Task details:
Type the listing below out again exactly. No images.

Source data:
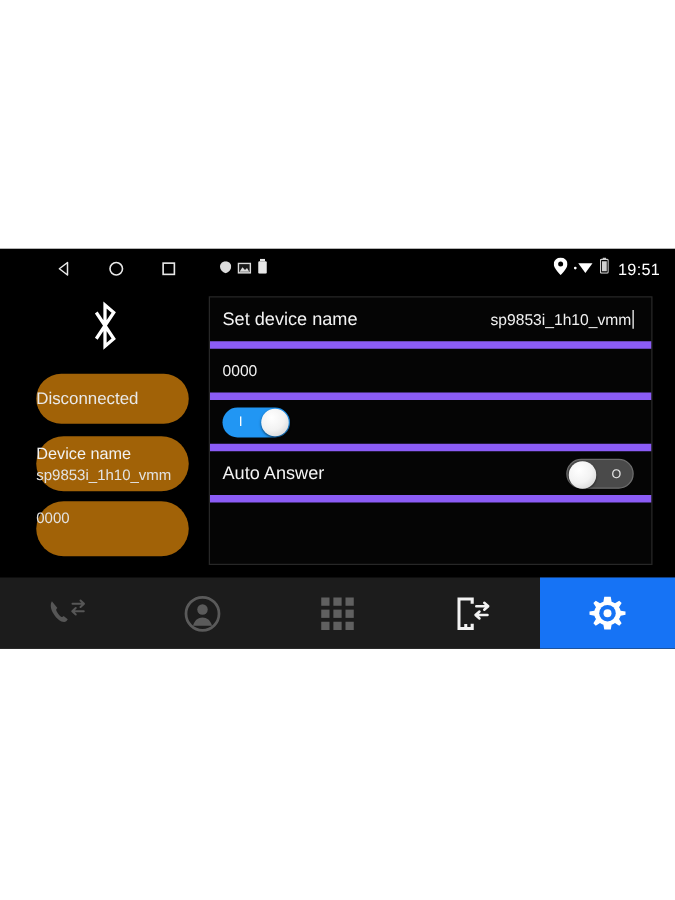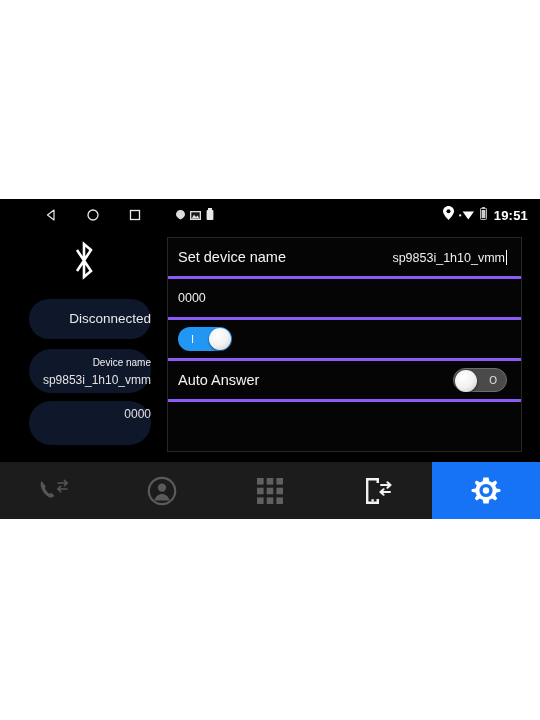--- a/index.html
+++ b/index.html
@@ -63,7 +63,7 @@
   .clock {
     color: #ffffff;
     font-size: 13px;
-    font-weight: bold;
+    font-weight: normal;
     letter-spacing: .2px;
     margin-left: 2px;
   }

Answer for the task:
--- a/index.html
+++ b/index.html
@@ -63,7 +63,7 @@
   .clock {
     color: #ffffff;
     font-size: 13px;
-    font-weight: bold;
+    font-weight: normal;
     letter-spacing: .2px;
     margin-left: 2px;
   }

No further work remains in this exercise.